Hi

The point is that the company likely has newer products that are based on the 
same
code concepts. Not all software ideas are covered by copyright or a patent. 
Once you
give away copies of the code, the world can base products off that code. You now
have a competitor who has a *much* lower cost basis that you do. 

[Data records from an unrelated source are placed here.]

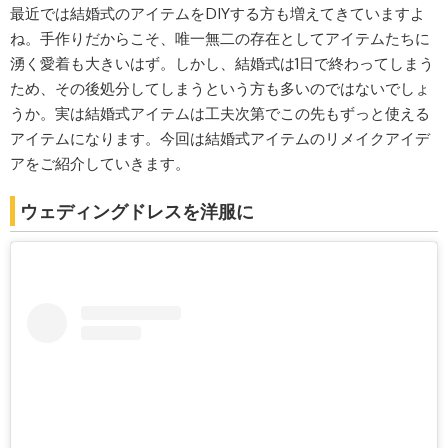
最近では結婚式のアイテムをDIYする方も増えてきていますよ
ね。手作りだからこそ、唯一無二の存在としてアイテムたちに
湧く愛着も大きいはず。しかし、結婚式は1日で終わってしまう
ため、その後処分してしまうという方も多いのではないでしょ
うか。実は結婚式アイテムは工夫次第でこの先もずっと使える
アイテムになります。今回は結婚式アイテムのリメイクアイデ
アをご紹介していきます。
ウェディングドレスを洋服に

The next layer to the onion is selling the company. Many of these companies 
sell 
primarily for their IP and not for any other of their assets. You can watch 
them get 
sold, the IP stripped out, and then re-sold for a lot less money. 

Yes it’s a crazy world….

Bob

> On May 5, 2015, at 11:46 AM, Alan Ambrose <[email protected]> wrote:
> 
> Hi,
> 
>>>> 
> 
> You can claim that software costs nothing once you write the first copy. In 
> the next breath we all expect
> 
> to get ongoing customer support for that software and (errrr ) patches for 
> this and that. When a vendor
> 
> charges us by the year for that support we are unhappy.
> 
> 
> 
> Would I love to see all these 10 to 20 year old boxes running perfectly 20 
> years from now - sure.
> 
> It's a noble goal. I have a *lot* of boxes. With all the GPS issues in the 
> past, and likely in the future - not likely to happen.
> <<<
> 
> Of course, once the suppliers have decided they can't make any further money 
> from it, it would be a nice goodwill gesture to make the software open source 
> so that others can fix it if they want.